A revolução difícil
Nelson Fonseca Neto - [email protected]
A revolução nas tecnologias de informação teve desdobramentos em diversas áreas. A maneira como as pessoas se informam certamente sofreu abalos nesse processo. Em linhas gerais, pode-se dizer que o modelo de poucas fontes deu lugar ao cenário de milhares de propagadores. São pessoas e instituições que atuam profissionalmente ou não.
Há várias maneiras de se avaliar o fenômeno. A visão otimista aponta para a democratização da informação. Em décadas anteriores, uma das reclamações recorrentes tinha a ver com o imenso poder na mão de algumas poucas instituições. Hoje, ainda que várias empresas de jornalismo tenham grande peso, a situação é, digamos, mais diluída. Quem acredita que houve avanços aponta que é mais fácil termos acesso a vários pontos de vista. Inegavelmente, várias iniciativas mostram essa saudável diversificação. Vozes excluídas passam a ter maior destaque, e isso sempre será saudável numa sociedade que se diz democrática.
Evidente que toda situação complexa gera seus contrapontos. A visão pessimista do cenário atual mostra várias consequências devastadoras. Uma delas é a erosão da verdade. De acordo com essa constatação, os múltiplos pontos de vista, como têm funcionado atualmente, soterram os fatos. Ou seja, a visão mais sombria diz que fato e opinião se embaralham como nunca atualmente.
Em décadas anteriores, o posicionamento crítico fazia parte da atividade jornalística, mas não com a intensidade de agora. Blogs, perfis de redes sociais e canais do YouTube priorizam o posicionamento do emissor. Há quem veja isso como algo positivo: pelo menos, a opinião não vem disfarçada com o verniz da isenção. Mas há quem veja a abundância de opinião como algo com potencial devastador. Para essas pessoas, o subjetivismo exacerbado serviria como uma imensa cortina de fumaça. Gente oportunista, dos mais variados setores, se aproveitaria da confusão. Escândalos podem ser soterrados com uma simples negação. Evidências graves passam a ser encaradas tão somente como “essa é a sua opinião”.
Há, ainda, outro elemento que torna a análise dos dias atuais mais complexa: a crescente espetacularização no exercício do jornalismo. Os diversos meios de propagação têm como fonte de sobrevivência o número de visualizações e de compartilhamentos. Há quem diga que, hoje, somos muito mais apressados em nossas leituras e que nossa atenção se perde com facilidade. Isso explicaria os textos breves e “polêmicos”. Isso explicaria os vídeos mais agressivos e enfáticos. A ponderação e o equilíbrio seriam fontes de prejuízo. Quando uma sociedade passa a privilegiar a movimentação e não a maturação, injustiças são cometidas. Políticos performáticos passam a tem poderes mais amplos. A arena política é ocupada por quem grita melhor. Tudo em nome de alguns minutos de diversão.

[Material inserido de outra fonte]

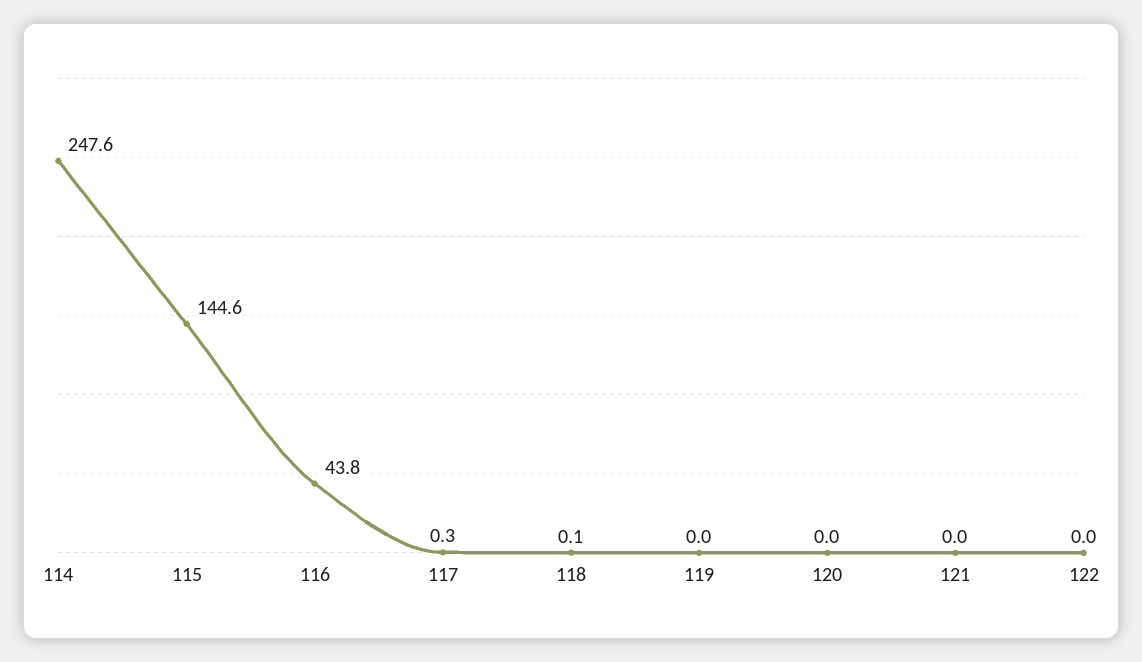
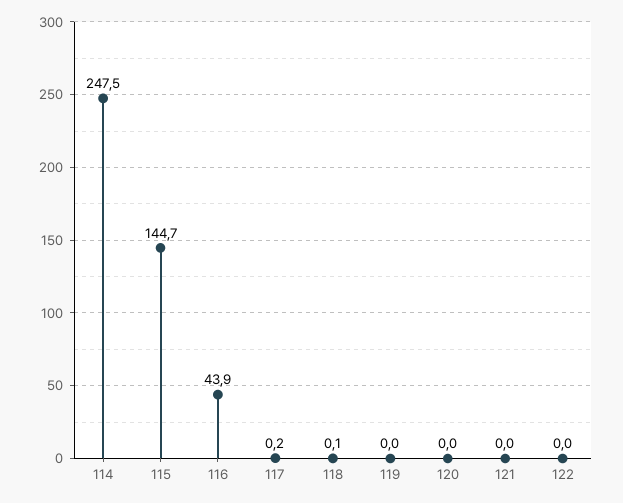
  {
-   "114": 247.6,
+   "114": 247.5,
-   "115": 144.6,
+   "115": 144.7,
-   "116": 43.8,
+   "116": 43.9,
-   "117": 0.3,
+   "117": 0.2,
    "118": 0.1,
    "119": 0,
    "120": 0,
    "121": 0,
    "122": 0
  }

Sempre importante notar que projeções comportam visões utópicas ou distópicas. Os otimistas dirão que as mudanças em curso naturalmente carregam as chamadas “dores do crescimento”. É a convicção de que nem sempre acertamos de primeira. Normal que equívocos ocorram. Depois a sociedade se encarrega dos ajustes. Os pessimistas encaram o que está ocorrendo como o início da catástrofe. Dias piores virão.

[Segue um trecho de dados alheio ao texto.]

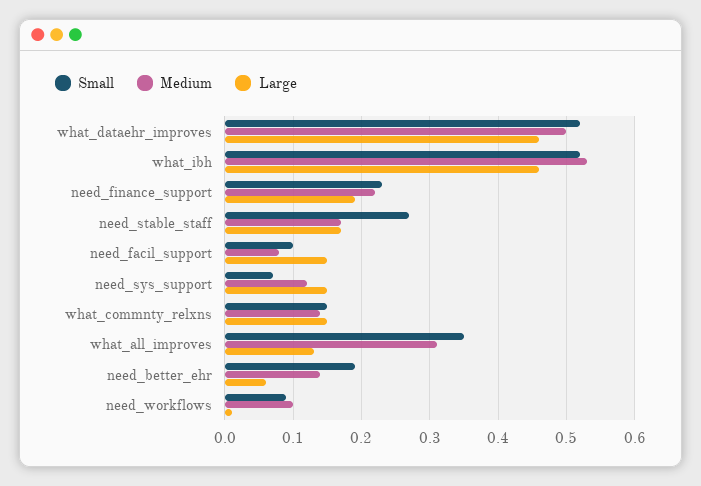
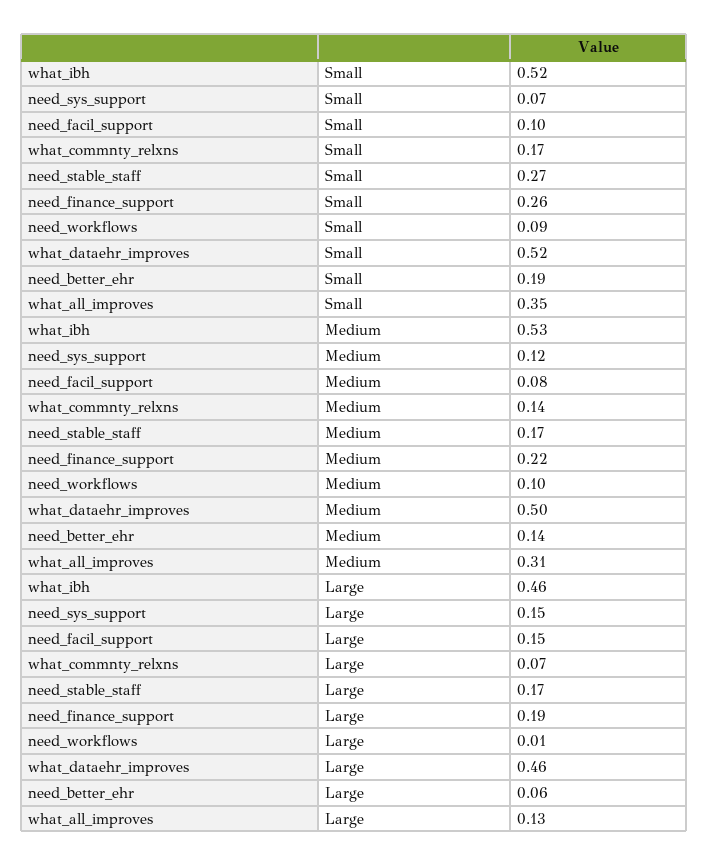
  {
    "Small": {
      "what_dataehr_improves": 0.52,
      "what_ibh": 0.52,
-     "need_finance_support": 0.23,
+     "need_finance_support": 0.26,
      "need_stable_staff": 0.27,
      "need_facil_support": 0.1,
      "need_sys_support": 0.07,
-     "what_commnty_relxns": 0.15,
+     "what_commnty_relxns": 0.17,
      "what_all_improves": 0.35,
      "need_better_ehr": 0.19,
      "need_workflows": 0.09
    },
    "Medium": {
      "what_dataehr_improves": 0.5,
      "what_ibh": 0.53,
      "need_finance_support": 0.22,
      "need_stable_staff": 0.17,
      "need_facil_support": 0.08,
      "need_sys_support": 0.12,
      "what_commnty_relxns": 0.14,
      "what_all_improves": 0.31,
      "need_better_ehr": 0.14,
      "need_workflows": 0.1
    },
    "Large": {
      "what_dataehr_improves": 0.46,
      "what_ibh": 0.46,
      "need_finance_support": 0.19,
      "need_stable_staff": 0.17,
      "need_facil_support": 0.15,
      "need_sys_support": 0.15,
-     "what_commnty_relxns": 0.15,
+     "what_commnty_relxns": 0.07,
      "what_all_improves": 0.13,
      "need_better_ehr": 0.06,
      "need_workflows": 0.01
    }
  }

Fiquemos, aqui, com a visão mais sombria. É saudável pensar no pior cenário. Eliminamos o risco da decepção. Já é alguma coisa.

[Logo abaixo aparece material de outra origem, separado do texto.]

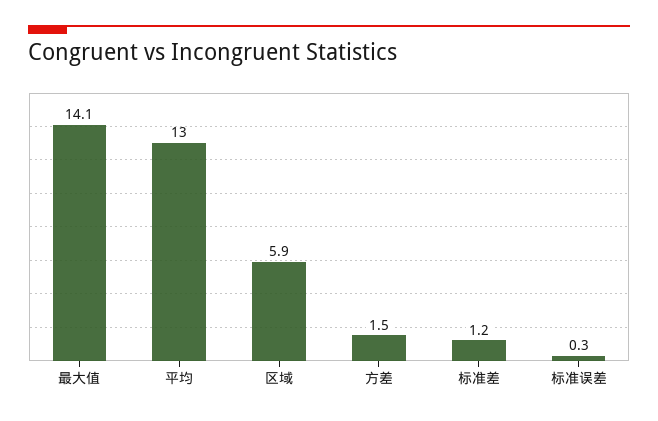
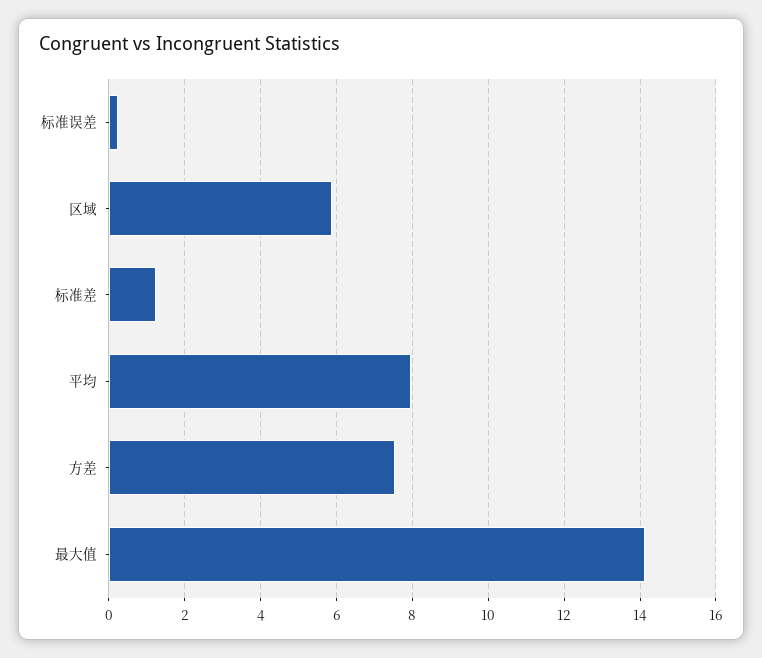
  {
    "最大值": 14.1,
-   "平均": 13,
+   "平均": 8,
    "区域": 5.9,
-   "方差": 1.5,
+   "方差": 7.6,
    "标准差": 1.2,
    "标准误差": 0.3
  }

E o que seria, em termos mais concretos, esse cenário mais problemático quando o assunto é jornalismo? A morte do jornalismo investigativo. A morte da apuração minuciosa e honesta. O cidadão encarado como uma criança mimada que precisa ser entretida a todo custo. Uma legião de comunicadores fazendo as micagens mais grotescas. A proliferação de “visões alternativas”. Avanços consolidados passando por erosão. (É só imaginar, nos próximos meses, o inferno que viveremos nas disputas envolvendo a vacina X ou a vacina Y. Foi-se o tempo em que campanhas de vacinação geravam resultados notáveis.)
Sempre será saudável desconfiar das pirotecnias e dos discursos sedutores.